Elastic Query Stats¶
Overview¶
The elastic_query_stats node enable you to benchmark elasticsearch query. Useful statistics are returned for users to optimize their queries as best as possible.
This node output is a single dataset with the following columns :
component
:[Always] The component name.
count
:[Optional] Total number of document in selected index
hits.total
:[Always] Number of document matched by request
hits.max_score
:[Always] Elasticsearch score for request
query
:[Always] Request sent, useful for debugging
timestamp
:[Always] unix timestamp milliseconds
took
:[Always] Response time
Runtime Compatibility¶
- PySpark : ❌
- Spark : ✅
Examples¶
---
type: punchline
version: '6.0'
runtime: spark
tenant: default
dag:
- type: elastic_query_stats
component: input
publish:
- stream: data
settings:
index: mytenant-events*
count_value: true
query:
query:
bool:
must:
- range:
"@timestamp":
gte: now-1h
lt: now
This configuration will output a dataframe with a single row with multiple columns containing the stats about Elasticsearch query.

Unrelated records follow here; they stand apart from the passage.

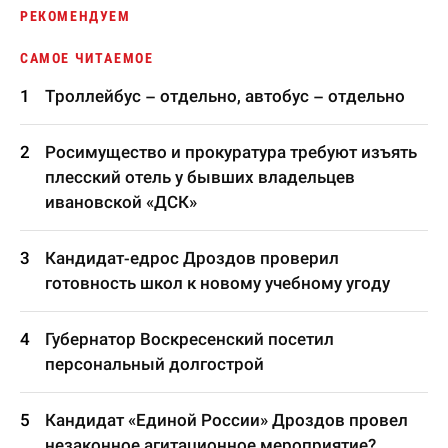
РЕКОМЕНДУЕМ
САМОЕ ЧИТАЕМОЕ
Троллейбус – отдельно, автобус – отдельно
Росимущество и прокуратура требуют изъять
плесский отель у бывших владельцев
ивановской «ДСК»
Кандидат-едрос Дроздов проверил
готовность школ к новому учебному угоду
Губернатор Воскресенский посетил
персональный долгострой
Кандидат «Единой России» Дроздов провел
незаконное агитационное мероприятие?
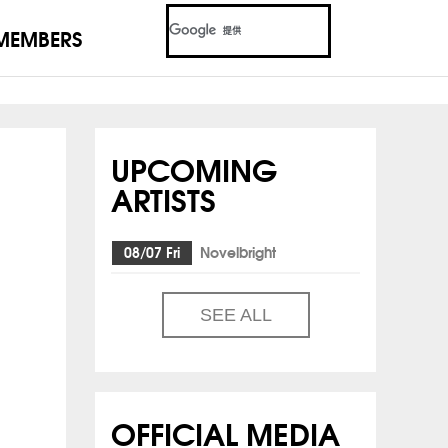
MEMBERS
UPCOMING
ARTISTS
08/07 Fri
Novelbright
SEE ALL
OFFICIAL MEDIA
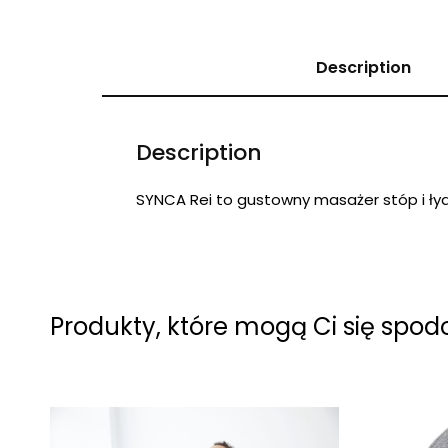
Description
Description
SYNCA Rei to gustowny masażer stóp i łyd
Produkty, które mogą Ci się spo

Notice after executions that the returning values are statistical information on the query specified in your configuration file : response time, total hits...
Parameters¶
Common Settings¶
Name | Type | mandatory | Default value | Description |
---|---|---|---|---|
count_value | Boolean | false | false | Set to true to get the total number of document in the selected index. By activating this option, another request will be send to Elasticsearch to retrieve the total number of documents, statistical results may be biased in some circumstances. |
index | String | true | NONE | The name of your elasticsearch index where data will be fetched. To add a document type, simply append /<type> to your index name. |
port | Integer | false | 9200 | Your Elasticsearch server Port. |
query | String - Json | false | match all | A valid Elasticsearch query. |
nodes | List of String | true | NONE | Hostnames of your elasticsearch nodes. In general, only one hostname is needed. |
elastic_settings | str(K)-str(V) | false | NONE | key-value arguments to control elasticsearch client |
Advanced Settings¶
Elastic settings | Type | Default value | Description |
---|---|---|---|
es.path.prefix | String | NONE | /something/to/append in case your elastic servers are behind a proxy |
es.size | String | 50 | size of elastic query or size of each scroll query |
es.scroll | String | false | enable scrolling request |
es.scroll.keepalive | String | 10m | how long each scroll query should be kept alive, can be: 1m, 1d, 1y etc... |
es.net.ssl | String | false | enable ssl |
es.net.http.auth.pass | String | NONE | must be used with es.net.http.auth.user |
es.net.http.auth.user | String | NONE | must be used with es.net.http.auth.pass |
es.net.http.auth.token | String | NONE | must be used with es.net.http.auth.token_type |
es.net.http.auth.token_type | String | NONE | must be used with es.net.http.auth.token |
es.net.ssl | String | false | enable ssl |
es.net.ssl.keystore.location | String | NONE | must be a jks , pkcs12 or p12 store and must contain the private and the public key of the node |
es.net.ssl.keystore.pass | String | NONE | do not provide if the keystore is not protected with a password |
es.net.ssl.truststore.location | String | NONE | must be a jks , pkcs12 or p12 store and must contain at least the node certificate and its CA chain, and every other certificate this node should trust |
es.net.ssl.truststore.pass | String | NONE | do not provide if the truststore is not protected with a password |
es.net.ssl.hostname.verification | String | true | Whether the node client should resolve the nodes hostnames to IP addresses or not |
es.max_concurrent_shard_requests | String | NONE | set how max shards elastic_input node can request at a time |
es.nodes.resolve.hostname | String | false | resolve a hostname: be sure that /etc/hosts referenced the proper IP address |
es.doc_type | String | NONE | add doc_type to requested URI, this is a deprecated feature by Elastic |